Sinosteel Corp.’s acquisition of Australia’s Midwest Corp. for A$1.4 billion ($1.5 billion) in 2008 was an example of a poor investment, Xu said. Sinosteel President Huang Tianwen was removed from his post by SASAC in 2011. He also cited Citic Pacific Ltd. (267)’s $8 billion Sino Iron project in Australia, which has had a more than four-fold budget blowout.
The pressure on China to acquire foreign supplies of metals and minerals is being driven by economic growth that’s forecast to continue to outstrip the developed world. China will expand 8.1 percent this year and 8 percent in 2014 after the weakest annual growth in 13 years in 2012, according to the median estimate of analysts compiled by Bloomberg.
Xi, who was named general secretary of China’s Communist Party in November and president last month, has stepped up a crackdown on corruption, which together with efforts to weaken the clout of some state-owned enterprises, are likely to run up against well-entrenched interests. These include the so-called princelings, the offspring of senior leaders.

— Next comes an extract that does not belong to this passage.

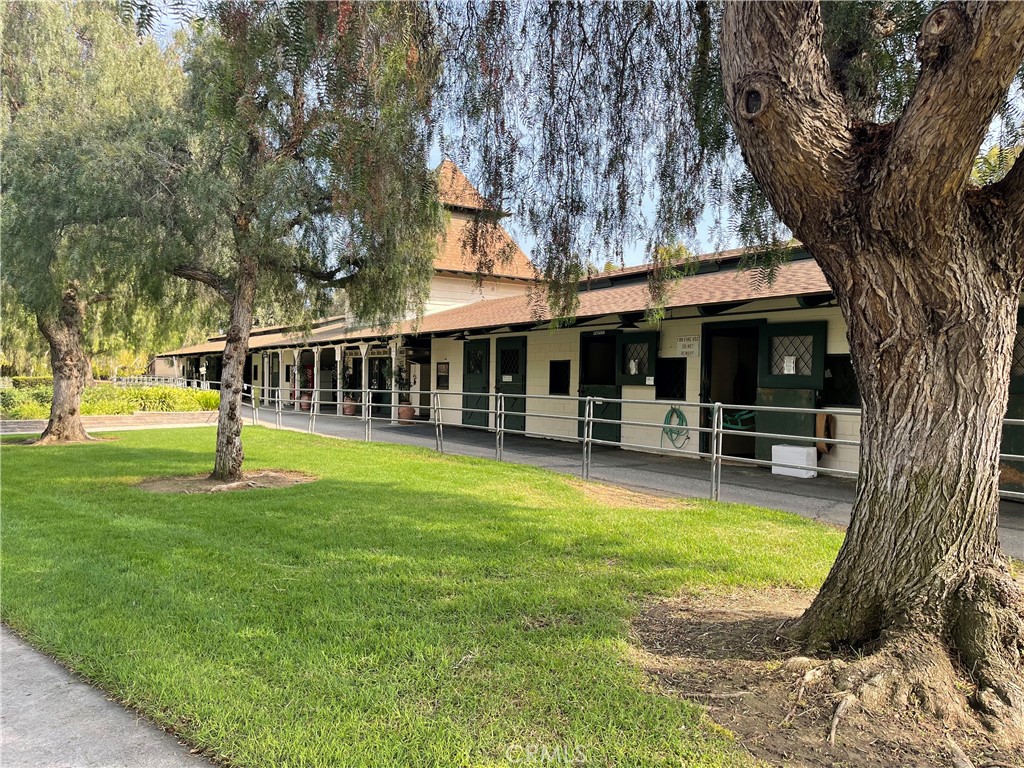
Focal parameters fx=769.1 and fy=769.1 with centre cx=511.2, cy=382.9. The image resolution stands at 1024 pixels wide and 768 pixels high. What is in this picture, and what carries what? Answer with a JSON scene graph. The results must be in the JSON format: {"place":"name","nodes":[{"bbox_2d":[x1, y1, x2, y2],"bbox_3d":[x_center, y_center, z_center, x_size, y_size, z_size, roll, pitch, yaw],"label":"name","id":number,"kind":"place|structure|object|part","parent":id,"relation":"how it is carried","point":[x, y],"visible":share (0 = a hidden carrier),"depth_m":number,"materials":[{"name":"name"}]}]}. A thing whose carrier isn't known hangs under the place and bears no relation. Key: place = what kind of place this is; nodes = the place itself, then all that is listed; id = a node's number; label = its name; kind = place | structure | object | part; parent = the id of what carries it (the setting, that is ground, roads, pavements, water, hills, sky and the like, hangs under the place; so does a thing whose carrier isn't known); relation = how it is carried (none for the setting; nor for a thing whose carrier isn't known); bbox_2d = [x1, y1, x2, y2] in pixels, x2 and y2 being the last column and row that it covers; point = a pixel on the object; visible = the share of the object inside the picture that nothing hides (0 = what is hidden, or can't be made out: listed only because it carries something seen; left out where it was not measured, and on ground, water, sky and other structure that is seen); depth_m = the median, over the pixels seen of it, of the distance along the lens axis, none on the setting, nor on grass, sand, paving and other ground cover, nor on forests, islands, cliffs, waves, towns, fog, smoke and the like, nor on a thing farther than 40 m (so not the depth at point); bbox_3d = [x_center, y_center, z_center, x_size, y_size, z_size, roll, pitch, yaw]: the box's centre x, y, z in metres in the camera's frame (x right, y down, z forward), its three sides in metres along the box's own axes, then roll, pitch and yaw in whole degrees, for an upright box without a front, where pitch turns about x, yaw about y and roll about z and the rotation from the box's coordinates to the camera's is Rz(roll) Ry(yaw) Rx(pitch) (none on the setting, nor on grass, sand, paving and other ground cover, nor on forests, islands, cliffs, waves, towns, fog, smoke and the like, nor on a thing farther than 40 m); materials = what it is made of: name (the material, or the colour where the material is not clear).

“At one time the princelings would have had a much bigger latitude to do what they wanted to without question,” Vic Edwards, visiting fellow at the University of New South Wales’ Australian School of Business, said in a phone interview. “The central government has a much better understanding of what is happening” with approvals for overseas deals, he said.
Other unsuccessful deals include a bid by Chinese billionaire Yu Yong’s Cathay Fortune Corp. for Australia’s Discovery Metals Ltd., which collapsed last month, and Zijin Mining Group Co.’s bid for Indophil Resources NL in 2010.

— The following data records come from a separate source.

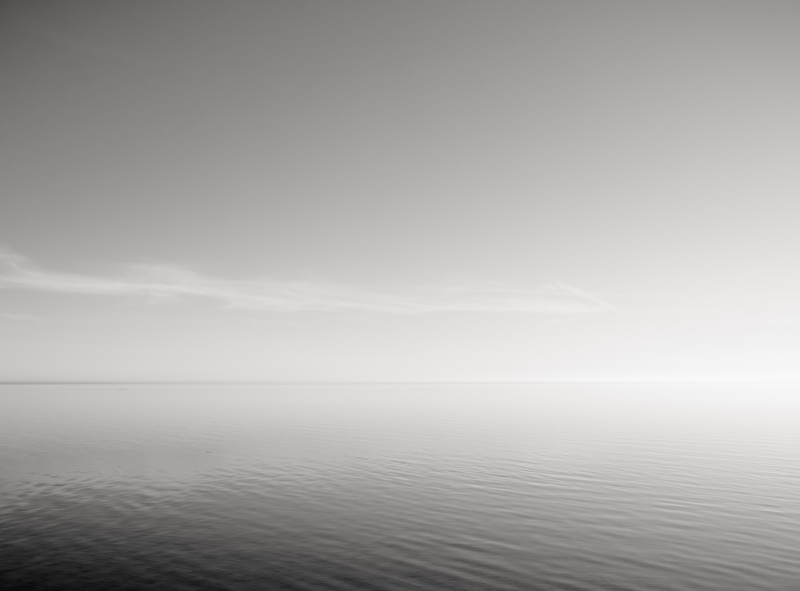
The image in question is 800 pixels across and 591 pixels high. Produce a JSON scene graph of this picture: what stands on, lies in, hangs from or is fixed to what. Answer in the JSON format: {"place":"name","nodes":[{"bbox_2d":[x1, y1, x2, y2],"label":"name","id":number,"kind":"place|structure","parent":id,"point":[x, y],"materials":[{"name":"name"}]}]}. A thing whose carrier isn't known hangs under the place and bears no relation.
{"place":"outdoors","nodes":[
{"label":"outdoors","id":0,"kind":"place"},
{"bbox_2d":[0,312,38,320],"label":"cloud","id":1,"kind":"structure","parent":0,"point":[24,317],"materials":[{"name":"white"}]},
{"bbox_2d":[0,243,607,314],"label":"cloud","id":2,"kind":"structure","parent":0,"point":[166,287],"materials":[{"name":"white"}]},
{"bbox_2d":[0,385,799,590],"label":"sea","id":3,"kind":"structure","parent":0,"point":[125,393],"materials":[{"name":"grey liquid"}]},
{"bbox_2d":[0,0,799,383],"label":"sky","id":4,"kind":"structure","parent":0,"point":[63,371],"materials":[{"name":"grey"}]},
{"bbox_2d":[550,277,620,312],"label":"cloud","id":5,"kind":"structure","parent":0,"point":[573,290],"materials":[{"name":"white"}]}
]}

China National Gold Group Corp. and Barrick Gold Corp. (ABX), the world’s biggest producer, ended talks in January over the sale of the Toronto-based company’s 1.44 billion-pound ($2.2 billion) African unit without reaching an agreement. The deal would have been the largest gold-company takeover involving a Chinese company, according to data compiled by Bloomberg.
China, which faces obstacles in foreign transactions including cultural gaps and environmental barriers, has “attached greater importance to the possible risks that lie in overseas deals,” Sun Zhaoxue, president of China National Gold, said last month at the National People’s Congress in Beijing.

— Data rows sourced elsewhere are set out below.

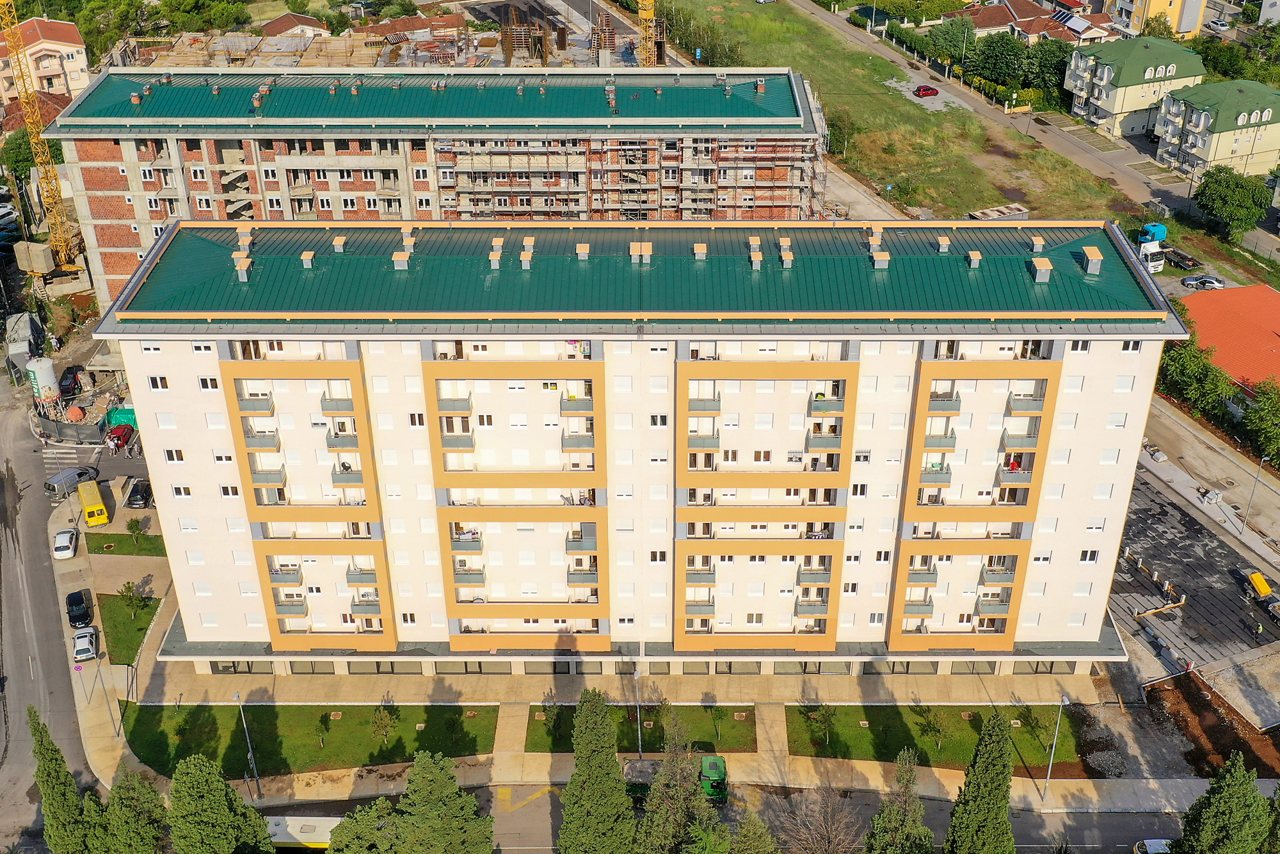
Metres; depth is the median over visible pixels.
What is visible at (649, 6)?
tower crane
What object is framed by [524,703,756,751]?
lawn
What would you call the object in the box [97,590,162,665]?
lawn
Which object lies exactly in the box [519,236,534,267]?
roof vent
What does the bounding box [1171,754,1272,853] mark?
tree
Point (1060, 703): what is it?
street lamp
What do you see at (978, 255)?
roof vent
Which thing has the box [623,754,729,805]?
green truck
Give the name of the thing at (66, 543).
white car
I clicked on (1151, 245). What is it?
truck
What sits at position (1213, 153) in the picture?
house
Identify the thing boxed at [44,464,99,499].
van
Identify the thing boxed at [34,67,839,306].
brick building
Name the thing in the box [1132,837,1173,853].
car
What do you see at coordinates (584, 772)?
cypress tree
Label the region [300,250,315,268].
roof vent
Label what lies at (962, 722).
lawn
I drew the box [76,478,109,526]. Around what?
yellow van
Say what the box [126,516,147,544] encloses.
tree
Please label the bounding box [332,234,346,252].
roof vent
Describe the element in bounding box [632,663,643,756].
lamp post
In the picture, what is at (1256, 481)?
street lamp
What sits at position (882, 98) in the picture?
grass field
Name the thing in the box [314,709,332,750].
tree
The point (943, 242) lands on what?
roof vent
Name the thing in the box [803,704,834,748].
tree
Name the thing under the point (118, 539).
lawn
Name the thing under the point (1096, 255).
roof vent
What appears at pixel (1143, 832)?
road
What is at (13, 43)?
tower crane
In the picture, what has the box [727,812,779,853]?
tree
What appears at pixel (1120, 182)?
road
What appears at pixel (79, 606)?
black car
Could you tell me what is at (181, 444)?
apartment building
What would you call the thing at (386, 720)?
tree
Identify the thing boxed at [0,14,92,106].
house
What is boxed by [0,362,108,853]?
road
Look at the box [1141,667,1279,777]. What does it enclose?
soil bed
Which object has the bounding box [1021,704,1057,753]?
tree
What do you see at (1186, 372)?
tree
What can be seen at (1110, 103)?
house
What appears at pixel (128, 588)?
tree
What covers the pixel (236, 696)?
street lamp
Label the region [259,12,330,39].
house
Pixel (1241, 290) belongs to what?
red-roofed building
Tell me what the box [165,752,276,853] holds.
tree
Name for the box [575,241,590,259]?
roof vent
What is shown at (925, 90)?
red car
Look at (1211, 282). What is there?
car
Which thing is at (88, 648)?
white car
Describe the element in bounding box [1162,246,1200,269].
flatbed trailer
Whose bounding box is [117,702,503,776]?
lawn
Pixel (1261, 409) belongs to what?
tree
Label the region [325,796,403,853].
tree
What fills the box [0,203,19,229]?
car
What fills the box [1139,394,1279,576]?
pavement
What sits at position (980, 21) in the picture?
house
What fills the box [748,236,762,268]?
roof vent
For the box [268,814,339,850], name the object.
bus
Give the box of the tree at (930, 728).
[915,704,945,753]
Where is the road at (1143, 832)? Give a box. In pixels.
[254,781,1182,853]
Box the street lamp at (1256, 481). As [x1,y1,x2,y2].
[1240,451,1267,528]
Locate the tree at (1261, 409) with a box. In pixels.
[1237,380,1279,467]
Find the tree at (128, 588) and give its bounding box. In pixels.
[119,580,146,618]
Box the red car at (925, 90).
[912,84,938,97]
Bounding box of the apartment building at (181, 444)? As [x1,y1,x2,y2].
[96,220,1177,674]
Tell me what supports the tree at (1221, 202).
on the ground
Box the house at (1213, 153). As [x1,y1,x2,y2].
[1152,78,1279,179]
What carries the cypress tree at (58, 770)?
on the ground
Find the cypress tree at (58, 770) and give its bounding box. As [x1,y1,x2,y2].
[26,705,99,853]
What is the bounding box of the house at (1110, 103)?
[1063,34,1207,136]
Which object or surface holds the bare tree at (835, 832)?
on the ground
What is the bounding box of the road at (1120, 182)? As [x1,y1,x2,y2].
[797,0,1194,224]
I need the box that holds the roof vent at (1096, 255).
[1081,245,1102,274]
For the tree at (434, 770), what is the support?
on the ground
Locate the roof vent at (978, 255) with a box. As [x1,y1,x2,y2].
[966,250,982,267]
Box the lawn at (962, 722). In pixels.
[785,702,1087,770]
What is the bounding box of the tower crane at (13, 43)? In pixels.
[0,1,87,273]
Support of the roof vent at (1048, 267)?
on the apartment building at (181, 444)
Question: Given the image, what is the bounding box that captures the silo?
[26,355,59,402]
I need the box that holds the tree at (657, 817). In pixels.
[636,714,723,853]
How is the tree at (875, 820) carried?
on the ground
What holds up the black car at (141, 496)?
on the ground
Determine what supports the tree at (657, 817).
on the ground
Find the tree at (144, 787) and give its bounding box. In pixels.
[99,764,169,853]
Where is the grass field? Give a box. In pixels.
[648,0,1128,223]
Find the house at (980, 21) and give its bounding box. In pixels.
[948,0,1123,45]
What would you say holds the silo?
on the ground
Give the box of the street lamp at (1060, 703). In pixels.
[1041,692,1068,799]
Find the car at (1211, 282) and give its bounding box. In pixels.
[1182,273,1225,289]
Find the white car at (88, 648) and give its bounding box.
[71,625,97,660]
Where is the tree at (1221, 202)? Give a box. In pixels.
[1194,167,1271,239]
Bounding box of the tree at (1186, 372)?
[1155,333,1239,419]
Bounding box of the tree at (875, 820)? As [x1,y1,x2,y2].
[863,748,933,853]
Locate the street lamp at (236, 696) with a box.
[234,691,261,796]
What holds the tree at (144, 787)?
on the ground
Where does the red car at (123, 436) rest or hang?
on the ground
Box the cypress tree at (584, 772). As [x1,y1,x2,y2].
[557,688,634,853]
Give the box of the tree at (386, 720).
[369,700,396,745]
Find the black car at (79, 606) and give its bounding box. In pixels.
[65,588,94,627]
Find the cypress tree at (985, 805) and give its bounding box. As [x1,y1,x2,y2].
[945,709,1016,853]
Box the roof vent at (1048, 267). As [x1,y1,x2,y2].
[1030,256,1052,282]
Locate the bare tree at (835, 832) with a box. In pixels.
[773,782,865,853]
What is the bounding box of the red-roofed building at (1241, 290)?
[1176,282,1279,396]
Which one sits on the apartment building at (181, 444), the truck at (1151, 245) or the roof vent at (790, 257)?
the roof vent at (790, 257)
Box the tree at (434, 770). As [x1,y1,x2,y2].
[392,748,495,853]
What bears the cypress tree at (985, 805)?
on the ground
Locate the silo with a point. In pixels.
(46, 364)
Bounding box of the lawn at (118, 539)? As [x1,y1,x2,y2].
[84,529,167,555]
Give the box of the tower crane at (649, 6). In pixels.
[636,0,656,67]
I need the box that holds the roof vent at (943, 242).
[936,234,949,252]
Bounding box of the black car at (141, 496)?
[125,477,152,507]
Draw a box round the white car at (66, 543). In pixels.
[52,526,78,558]
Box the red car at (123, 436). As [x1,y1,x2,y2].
[106,423,134,451]
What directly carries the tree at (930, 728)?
on the lawn at (962, 722)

The government was asking for risk-assessment reports for overseas projects, Sun said. SASAC which hadn’t previously studied those reports, is now asking to review them, he said.
Slower growth in China and lower commodity prices may drive stricter guidelines for deals to ensure economic returns, according to Jason Teh, who helps manage about $4 billion at Investors Mutual Ltd. The benchmark LMEX index of the six main metals on the London Metal Exchange has fallen 28 percent in the past two years.
“The fact is the commodity market has slowed,” Teh said from Sydney. “You’d want to have stricter guidelines.”
Chinese companies continue to make and seek acquisitions under the new regulatory regime as the government doesn’t want to stop foreign takeovers rather it wants to reduce the failure rate. Citic Group Corp., China’s largest state-owned investment company and parent of Citic Pacific, in February agreed to pay about A$452 million for a 13 percent stake in Australia’s Alumina Ltd., partner in the world’s biggest alumina business.
China Minmetals Corp. and Aluminum Corp. of China are possible robust overseas buyers, according to Deloitte & Touche LLP. Zhaojin Mining Industry Co., China’s fourth-biggest gold producer, is studying takeovers in South America and other regions, while Chinalco Mining Corporation International said in January it may seek assets in South America, Africa and Asia.
“No doubt there has been a learning curve, if you look at the series of transactions and the assets they’ve acquired,” said Clayton Utz’s Li, who added that Chinese regulators had conducted a review last year of investments in Australia. “In recent years, the investments have become less speculative.”